A chemist has a solution of NaOH 4 mol/L and wishes to prepare 500 mL of a
Solution at 3 mol/L. What volume should it use from the 4 mol/L solution?
500 mL of a 3 M solution contains 1.5 moles of solute
volume = 1.5 moles / (4 mol/L)
R_Scott is right in my opinion
You may use the dilution formula, also, which is
mL1 x M1 = mL2 x M2
mL1 x 4M = 500 x 3M
Then mL of the 4M = 500 x 3/4 = ?
To determine the volume of the 4 mol/L solution needed, we can use the concept of dilution. The formula for dilution is:
C1 * V1 = C2 * V2
Where:
C1 = initial concentration of the solution
V1 = initial volume of the solution
C2 = final concentration of the solution
V2 = final volume of the solution
In this case, we know:
C1 = 4 mol/L (concentration of the 4 mol/L solution)
V1 = unknown (volume of the 4 mol/L solution to be used)
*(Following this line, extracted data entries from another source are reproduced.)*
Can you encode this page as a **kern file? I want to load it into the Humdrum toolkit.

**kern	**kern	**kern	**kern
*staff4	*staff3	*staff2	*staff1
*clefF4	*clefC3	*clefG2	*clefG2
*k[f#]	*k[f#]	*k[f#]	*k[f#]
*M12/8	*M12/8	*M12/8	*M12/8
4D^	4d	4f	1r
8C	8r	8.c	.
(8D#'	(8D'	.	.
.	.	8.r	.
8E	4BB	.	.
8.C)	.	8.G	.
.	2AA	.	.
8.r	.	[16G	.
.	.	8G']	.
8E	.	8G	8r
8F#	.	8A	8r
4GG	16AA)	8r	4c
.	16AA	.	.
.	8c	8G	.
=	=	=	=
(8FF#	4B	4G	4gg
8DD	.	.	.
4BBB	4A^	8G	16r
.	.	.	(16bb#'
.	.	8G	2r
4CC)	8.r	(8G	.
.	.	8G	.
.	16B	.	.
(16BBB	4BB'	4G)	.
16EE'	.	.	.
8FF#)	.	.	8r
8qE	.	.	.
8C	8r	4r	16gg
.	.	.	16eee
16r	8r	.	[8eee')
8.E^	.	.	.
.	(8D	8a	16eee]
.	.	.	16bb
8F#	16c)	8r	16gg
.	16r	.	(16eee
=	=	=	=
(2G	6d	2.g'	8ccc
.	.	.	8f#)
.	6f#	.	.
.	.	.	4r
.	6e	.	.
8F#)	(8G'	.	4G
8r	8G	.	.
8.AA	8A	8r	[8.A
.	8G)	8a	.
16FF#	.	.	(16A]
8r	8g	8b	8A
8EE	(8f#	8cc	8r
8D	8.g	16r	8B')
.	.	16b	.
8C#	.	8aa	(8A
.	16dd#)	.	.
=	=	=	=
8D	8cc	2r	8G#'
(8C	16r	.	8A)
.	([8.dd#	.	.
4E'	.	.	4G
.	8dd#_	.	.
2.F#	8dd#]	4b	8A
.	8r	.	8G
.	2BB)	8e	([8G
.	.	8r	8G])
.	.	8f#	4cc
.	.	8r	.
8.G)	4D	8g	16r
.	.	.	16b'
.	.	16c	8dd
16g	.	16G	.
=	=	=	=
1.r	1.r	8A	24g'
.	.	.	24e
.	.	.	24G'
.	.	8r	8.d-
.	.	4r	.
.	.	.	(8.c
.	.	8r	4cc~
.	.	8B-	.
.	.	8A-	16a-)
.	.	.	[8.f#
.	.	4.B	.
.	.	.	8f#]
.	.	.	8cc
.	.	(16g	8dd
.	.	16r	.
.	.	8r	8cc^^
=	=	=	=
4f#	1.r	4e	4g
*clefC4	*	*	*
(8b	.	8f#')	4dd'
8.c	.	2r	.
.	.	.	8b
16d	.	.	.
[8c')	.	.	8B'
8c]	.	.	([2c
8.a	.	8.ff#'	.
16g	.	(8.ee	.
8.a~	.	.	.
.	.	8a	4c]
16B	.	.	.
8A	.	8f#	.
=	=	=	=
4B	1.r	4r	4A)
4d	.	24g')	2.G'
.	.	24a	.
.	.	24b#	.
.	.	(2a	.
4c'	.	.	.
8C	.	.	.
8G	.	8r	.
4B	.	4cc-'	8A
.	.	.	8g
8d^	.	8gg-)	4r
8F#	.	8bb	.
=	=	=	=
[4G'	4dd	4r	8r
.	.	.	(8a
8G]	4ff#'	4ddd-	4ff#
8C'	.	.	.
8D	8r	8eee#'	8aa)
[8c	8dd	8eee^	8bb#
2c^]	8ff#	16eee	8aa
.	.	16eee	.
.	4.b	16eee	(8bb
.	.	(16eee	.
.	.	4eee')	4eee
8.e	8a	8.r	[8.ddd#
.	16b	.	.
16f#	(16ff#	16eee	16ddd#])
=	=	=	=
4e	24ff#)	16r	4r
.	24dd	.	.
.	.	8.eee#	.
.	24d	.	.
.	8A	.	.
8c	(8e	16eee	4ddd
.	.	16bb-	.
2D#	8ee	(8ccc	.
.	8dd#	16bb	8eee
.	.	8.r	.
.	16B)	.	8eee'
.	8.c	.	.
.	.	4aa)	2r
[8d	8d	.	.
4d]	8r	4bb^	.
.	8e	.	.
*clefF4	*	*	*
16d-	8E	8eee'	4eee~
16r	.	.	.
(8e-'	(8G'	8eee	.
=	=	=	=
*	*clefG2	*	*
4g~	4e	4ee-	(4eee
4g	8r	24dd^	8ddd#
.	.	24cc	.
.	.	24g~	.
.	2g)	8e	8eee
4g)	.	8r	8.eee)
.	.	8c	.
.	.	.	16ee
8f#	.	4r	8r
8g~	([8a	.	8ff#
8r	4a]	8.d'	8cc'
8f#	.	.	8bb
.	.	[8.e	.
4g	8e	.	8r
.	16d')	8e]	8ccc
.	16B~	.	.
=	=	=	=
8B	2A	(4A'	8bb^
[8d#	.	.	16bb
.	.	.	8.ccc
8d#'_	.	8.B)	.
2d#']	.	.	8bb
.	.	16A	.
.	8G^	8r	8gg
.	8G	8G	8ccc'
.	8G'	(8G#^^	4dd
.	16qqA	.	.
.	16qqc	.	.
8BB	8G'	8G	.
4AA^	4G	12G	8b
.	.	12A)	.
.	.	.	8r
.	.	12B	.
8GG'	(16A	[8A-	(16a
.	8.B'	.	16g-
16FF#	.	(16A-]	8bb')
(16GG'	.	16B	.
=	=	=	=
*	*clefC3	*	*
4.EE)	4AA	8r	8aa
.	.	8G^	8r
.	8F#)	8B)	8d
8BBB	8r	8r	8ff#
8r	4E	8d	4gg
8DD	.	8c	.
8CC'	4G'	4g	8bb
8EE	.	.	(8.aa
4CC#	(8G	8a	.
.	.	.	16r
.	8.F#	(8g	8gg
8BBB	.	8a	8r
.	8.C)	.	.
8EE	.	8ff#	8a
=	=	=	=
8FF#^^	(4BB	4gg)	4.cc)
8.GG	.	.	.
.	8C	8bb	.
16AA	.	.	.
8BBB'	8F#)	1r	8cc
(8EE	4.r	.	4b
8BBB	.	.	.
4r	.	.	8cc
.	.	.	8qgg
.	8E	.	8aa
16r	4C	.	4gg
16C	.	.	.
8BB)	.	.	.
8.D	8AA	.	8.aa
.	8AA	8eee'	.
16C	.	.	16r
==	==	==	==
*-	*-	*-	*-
C2 = 3 mol/L (desired concentration of the final solution)
V2 = 500 mL (desired final volume of the solution)
Substituting the values into the dilution formula, we get:
4 mol/L * V1 = 3 mol/L * 500 mL
Simplifying the equation:
V1 = (3 mol/L * 500 mL) / 4 mol/L
V1 = 1500 mL•mol/L / 4 mol/L
V1 = 375 mL
Therefore, the chemist should use 375 mL of the 4 mol/L NaOH solution to prepare 500 mL of a 3 mol/L NaOH solution.